ABSTRACT
Introduction
Chronic rhinosinusitis (CRS) is a heterogeneous disease with a variety of cellular and molecular pathophysiologic mechanisms. Biomarkers have been explored in CRS using various phenotypes, such as polyp recurrence after surgery. Recently, the presence of regiotype in CRS with nasal polyps (CRSwNP) and the introduction of biologics for the treatment of CRSwNP has indicated the importance of endotypes, and there is a need to elucidate endotype-based biomarkers.
Areas covered
Biomarkers for eosinophilic CRS, nasal polyps, disease severity, and polyp recurrence have been identified. Additionally, endotypes are being identified for CRSwNP and CRS without nasal polyps using cluster analysis, an unsupervised learning technique.
Expert opinion
Endotypes in CRS have still being established, and biomarkers capable of identifying endotypes of CRS are not yet clear. When identifying endotype-based biomarkers, it is necessary to first identify endotypes clarified by cluster analysis for outcomes. With the application of machine learning, the idea of predicting outcomes using a combination of multiple integrated biomarkers, rather than a single biomarker, will become mainstream.
Article highlights
Tissue eosinophil counts are readily available data in routine clinical practice and can predict various phenotypes, but precise cutoff values and counting methods are unclear. Deep learning, a machine learning approach, has the potential to address these measurement biases.
IL-4, IL-5, and IL-13, representative cytokines of type 2 inflammation, are present in low levels in tissues and nasal secretion of CRS and may not be appropriate as biomarkers.
POSTN/Periostin, CST1/Cystatin SN, and CCL26/eotaxin-3 have the potential to be endotype-based biomarkers, as it is expressed at sufficient levels in control patients. Identifying biomarkers that share similar characteristics as periostin could aid in the development of endotype-specific diagnostic and therapeutic approaches.

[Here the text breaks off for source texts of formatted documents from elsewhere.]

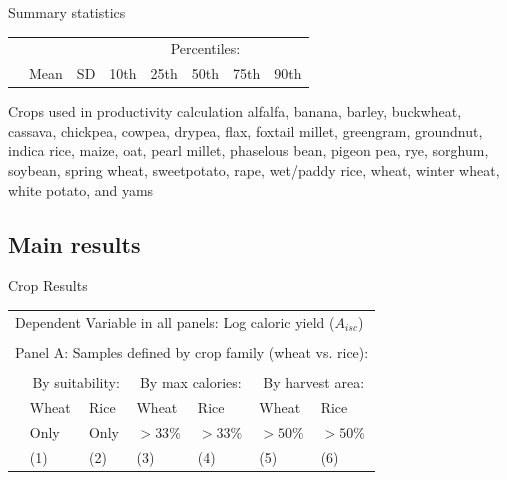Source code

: \documentclass[10pt, xcolor=dvipsnames]{beamer}
\begin{document}
\begin{frame}{Summary statistics}\label{stats}
{\scriptsize
\begin{tabularx}{\textwidth}{lXXXXXXX}
\midrule
 &      &            & \multicolumn{5}{c}{Percentiles:} \\ \cmidrule{4-8}
 & Mean & SD  & 10th    & 25th    & 50th & 75th & 90th \\
\midrule

\midrule
\end{tabularx}
}

\hfill \hyperlink{data}{}
\end{frame}

\begin{frame}{Crops used in productivity calculation}\label{crops}
alfalfa, banana, barley, buckwheat, cassava, chickpea, cowpea, drypea, flax, foxtail millet, greengram, groundnut, indica rice, maize, oat, pearl millet, phaselous bean, pigeon pea, rye, sorghum, soybean, spring wheat, sweetpotato, rape, wet/paddy rice, wheat, winter wheat, white potato, and yams

\hfill \hyperlink{data}{}
\end{frame}

\subsection{Main results}


\begin{frame}{Crop Results}\label{cropreg}
{\footnotesize
\begin{tabularx}{\textwidth}{lXXXXXX}
\midrule
\multicolumn{7}{l}{Dependent Variable in all panels: Log caloric yield ($A_{isc}$)} \\ \\
\multicolumn{7}{l}{Panel A: Samples defined by crop family (wheat vs. rice):} \\ \\
 & \multicolumn{2}{c}{By suitability:} & \multicolumn{2}{c}{By max calories:} & \multicolumn{2}{c}{By harvest area:}\\ \cmidrule(lr){2-3} \cmidrule(lr){4-5} \cmidrule(lr){6-7} 
 & Wheat & Rice & Wheat  & Rice  & Wheat  & Rice \\
 & Only & Only &  $>33\%$ & $>33\%$ & $>50\%$ & $>50\%$   \\
 & (1) & (2) & (3) & (4) & (5) & (6) \\
\midrule

\midrule
\end{tabularx}
}

\hfill \hyperlink{crop}{}
\end{frame}
\end{document}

Machine learning revealed that a combination of C-C motif chemokine ligand 13 (CCL13), CCL18, and Cystatin SN (CST1) can predict type 2 CRSwNP with high probability by using multi-biomarkers rather than a single biomarker.
The polygenic risk score, which scores the risk of multiple single nucleotide variants to predict an individual’s genetic risk, may reveal biomarkers for variants involved in endotypes.
Declaration of interest
T Nakayama reports lecture fees and was supported by a research grant from Sanofi and SI Haruna reports lecture fees from Sanofi. The authors have no other relevant affiliations or financial involvement with any organization or entity with a financial interest in or financial conflict with the subject matter or materials discussed in the manuscript apart from those disclosed.
Reviewer disclosures
Peer reviewers on this manuscript have no relevant financial or other relationships to disclose.